To run simulations for the circle obstacle, go to directory data/WaterLily/circle, and run the following:
./run.sh
This will run the WaterLily simulator for a randomly-sampled position of the circle obstacle, for 1,000 different parameter configurations. Each simulation will be stored in a directory titled sim_id, with id being an integer to uniquely identify the parameter configuration.
The resulting time-varying vector field for each simulation will be stored as a sequence of NumPy arrays for individual time steps, while metadata.json will contain the parameter information.
Note: depending on the versions of julia and WaterLily, it is possible that some simulations might fail to run. There is a check.py script to identify those failed simulations, for which one can rerun the simulation again using run.sh.
To run simulations for NACA airfoils of varying shape, go to directory data/gerris/assym_airfoil.
To set up the directories containing paramter-specific information, first run the following:
python setup_sims.py all_data.json
This will create 1,000 directories with names sim_id, in analogy to the above.

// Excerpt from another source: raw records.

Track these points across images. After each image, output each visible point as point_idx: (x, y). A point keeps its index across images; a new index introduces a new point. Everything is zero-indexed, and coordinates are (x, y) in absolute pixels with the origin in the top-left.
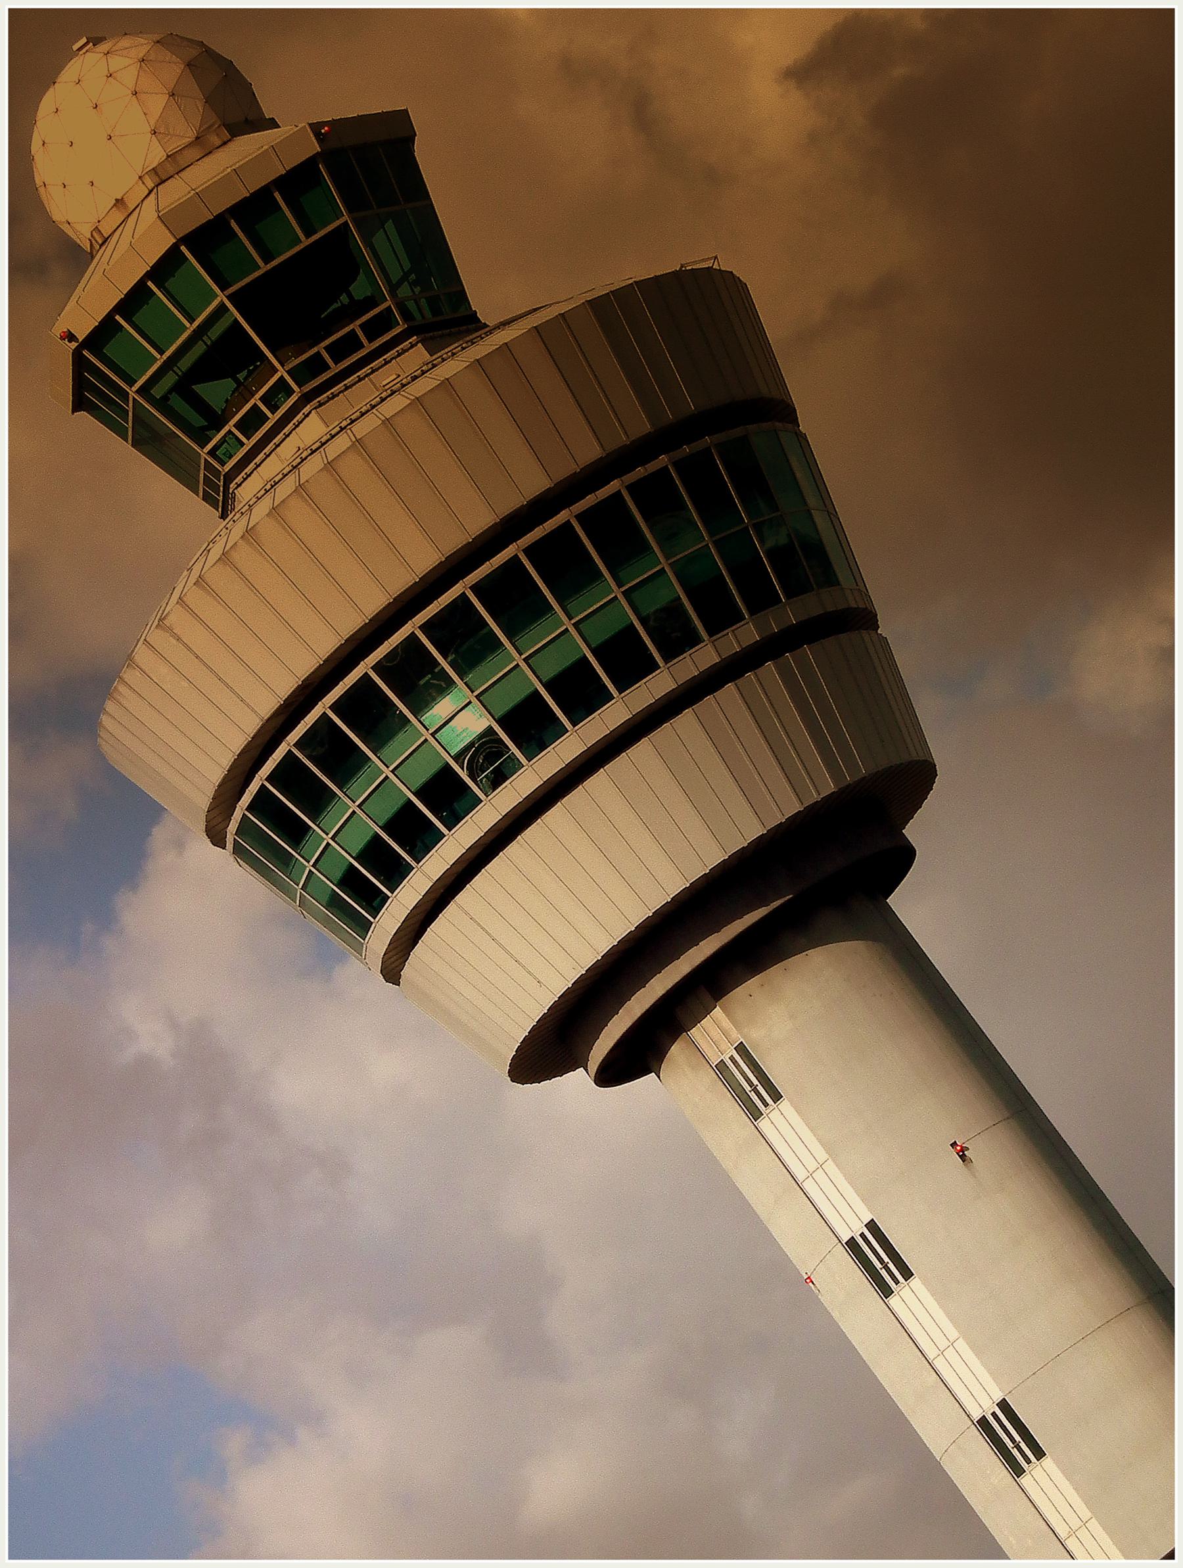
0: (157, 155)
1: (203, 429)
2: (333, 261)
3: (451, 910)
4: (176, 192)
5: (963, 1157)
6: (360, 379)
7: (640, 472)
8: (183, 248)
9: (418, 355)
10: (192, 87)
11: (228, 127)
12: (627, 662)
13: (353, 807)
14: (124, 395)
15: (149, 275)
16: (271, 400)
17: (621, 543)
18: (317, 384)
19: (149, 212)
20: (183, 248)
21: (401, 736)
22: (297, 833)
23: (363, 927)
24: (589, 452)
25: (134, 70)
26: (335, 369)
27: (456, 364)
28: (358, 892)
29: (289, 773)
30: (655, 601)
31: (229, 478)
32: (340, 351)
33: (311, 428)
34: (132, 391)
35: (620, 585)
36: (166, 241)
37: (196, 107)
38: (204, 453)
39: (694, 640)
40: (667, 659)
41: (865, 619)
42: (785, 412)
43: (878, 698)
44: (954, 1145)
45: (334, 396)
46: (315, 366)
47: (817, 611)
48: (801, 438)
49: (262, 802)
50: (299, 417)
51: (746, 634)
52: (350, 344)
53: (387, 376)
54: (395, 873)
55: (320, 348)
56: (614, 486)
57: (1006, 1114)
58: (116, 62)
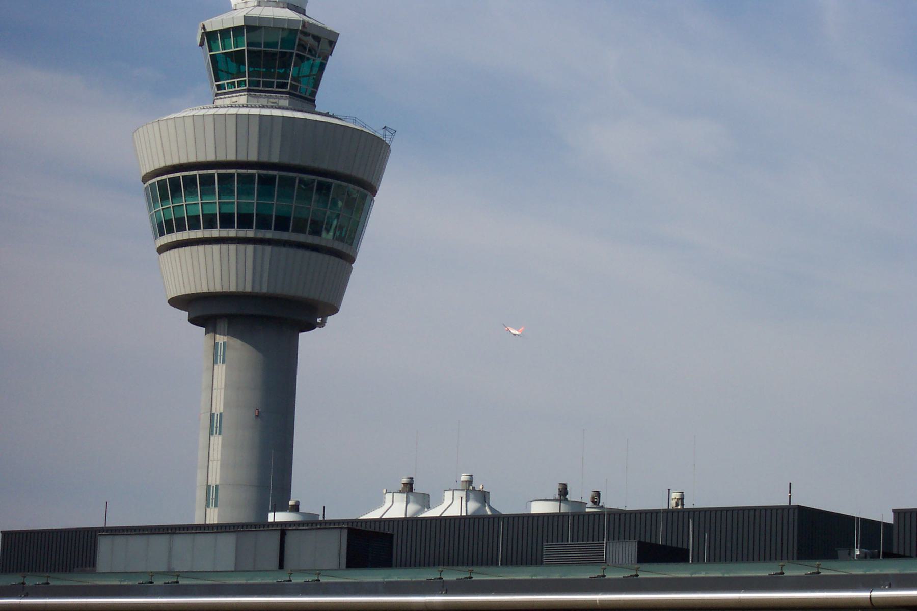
1: (285, 72)
2: (285, 61)
3: (188, 249)
12: (227, 221)
13: (171, 205)
15: (220, 31)
17: (245, 191)
22: (164, 198)
23: (162, 234)
28: (165, 227)
29: (175, 182)
30: (226, 210)
32: (266, 84)
39: (269, 228)
40: (275, 229)
41: (352, 260)
42: (374, 191)
47: (175, 240)
48: (373, 199)
52: (270, 84)
54: (181, 228)
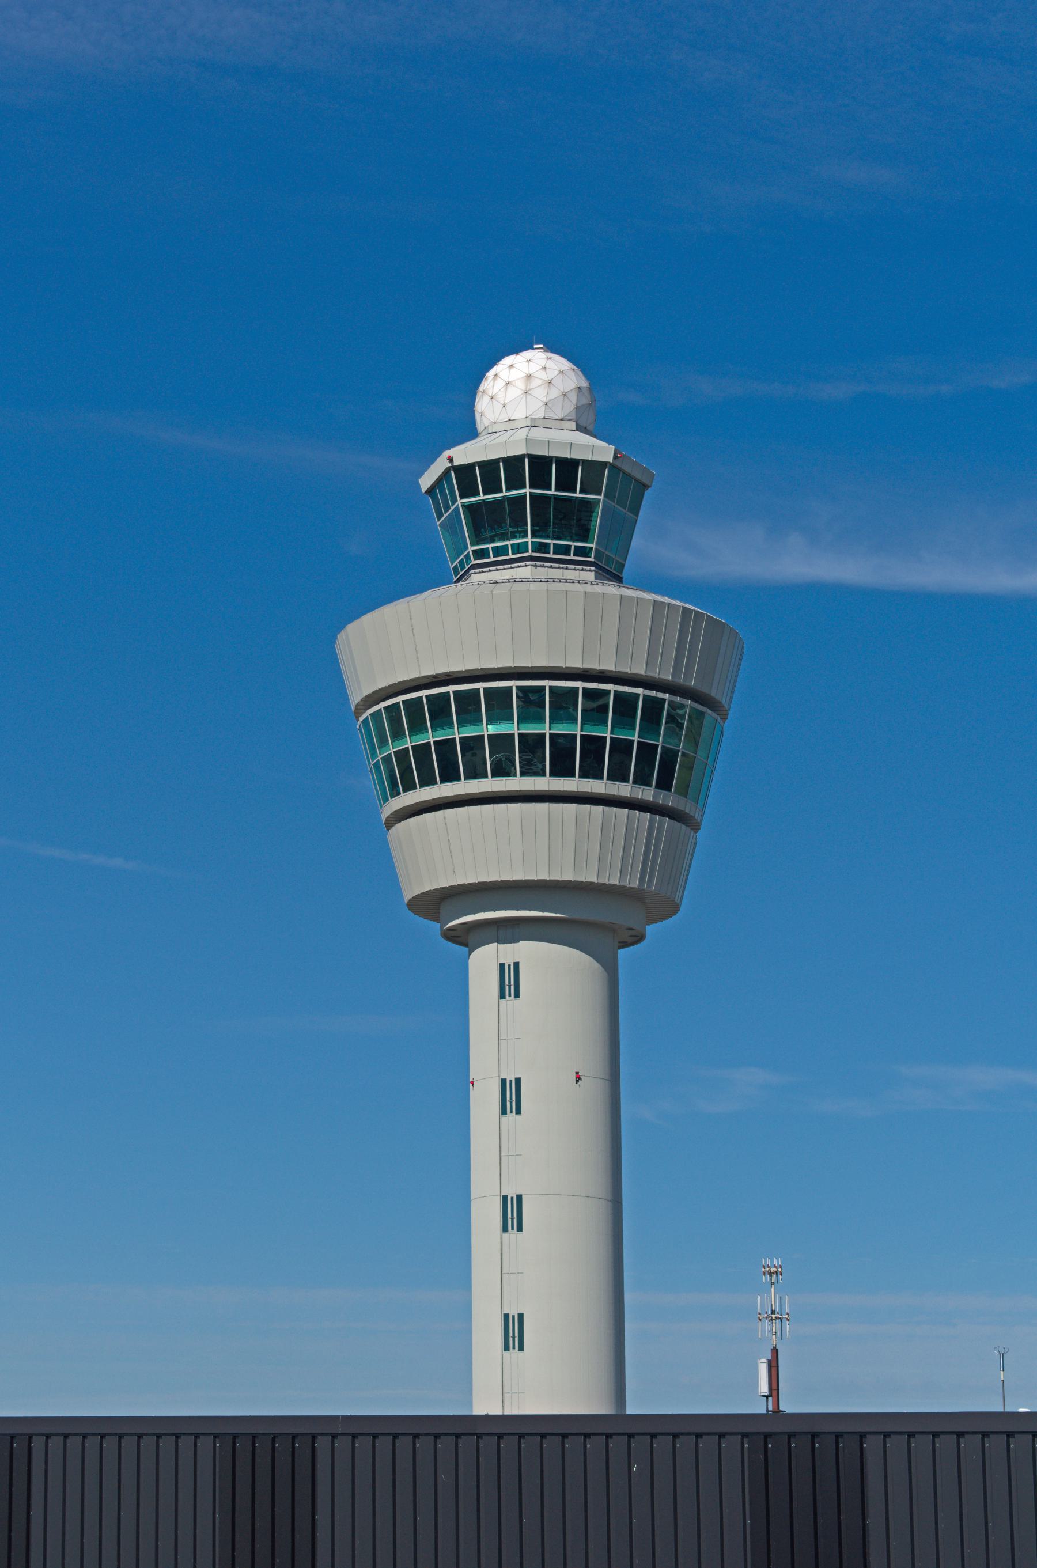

Once the directories have been created, simply run:
./run_sims.sh
This will run gerris for each parameter configuration. The resulting time-varying vector field and parameters will be stored in a similar manner.
This follows a similar format. First, go to directory data/gerris/rt and run:
python populate_sims.py
This will create 1,700 directories, each directory corresponding to a parameter configuration.
Next, run:
./run_sims.sh
The data format is identical to what is produced in the NACA airfoil simulations.
We allow for the construction of two types of neural field surrogates: a coordinate & parameter-conditioned SIREN, and an ensemble of SIRENS. The latter can be used to compare uncertainty estimates, but note the former is only used for our visualization.
To optimize a SIREN for modeling a simulation, run the following:
python optimize.py --data_dir path_to_data --out path_to_output --simulation_data sim_type
path_to_data should be replaced with the directory containing all simulations, e.g. for the WaterLily circle simulation this would be data/WaterLily/circle. path_to_output is a directory that will contain the outputs of the surrogate model - this will be created if it doesn't exist. sim_type is either "wl" (for WaterLily) or "gerris".
By default, a SIREN is optimized. To instead use a deep ensemble, pass in --net_type EnsembleParamSIREN.
You may specify the train/test split along parameter configurations via --n_params, specifying the number of simulations to use as training data, and --total_param, representing the total number of parameter configurations for the simulation. By default, the training data size is set to 100, and the total number of simulations is set to 1,000 - this should be set based on the number of simulations you have ran (e.g. for Rayleigh-Taylor instability this would be 1,700 if you ran all simulations). Moreover, --data_seed is an integer to uniquely identify the specific train/test split.
See optimize.py for additional arguments related to the SIREN model.
To evaluate the model, run the following:
python evaluate.py --data_dir path_to_data --net path_to_net
path_to_net is the directory that contains the trained network produced by the optimizer. The evaluation will produce the file evaluation.json within path_to_net, logging the MSE and PSNR of each withheld simulation.
To use the surrogate model for visual exploration, run the following to create a Flask server locally on your machine:
python server.py --data_dir path_to_data --net path_to_net --simulation_name name
The first two arguments are identical to what is passed in to evaluate.py. The simulation_name argument is a name unique to the simulation. This is used to retrieve simulation-specific configurations. Please see server.py for more information, specifically the names given to the three simulations.
Upon running the server for a newly-optimized surrogate, information necessary for the density estimate is precomputed, and stored where the network exists. Upon subsequent server runs, no precomputation will be performed, and the stored information will instead be referenced.
Once the server is running, go here for the web-based visualization client:
https://observablehq.com/@mattberger/seeing-the-many
In the interface you can make choices on the spatial resolution of the vector glyphs, the radius of a hexbin in the binned heatmap plots, the type of analysis to perform (single feature vs. feature comparison), and whether or not to subtract the background flow in the vector fields. The background subtraction assumes a constant, unit horizontal motion, you might wish to modify this depending on the simulation.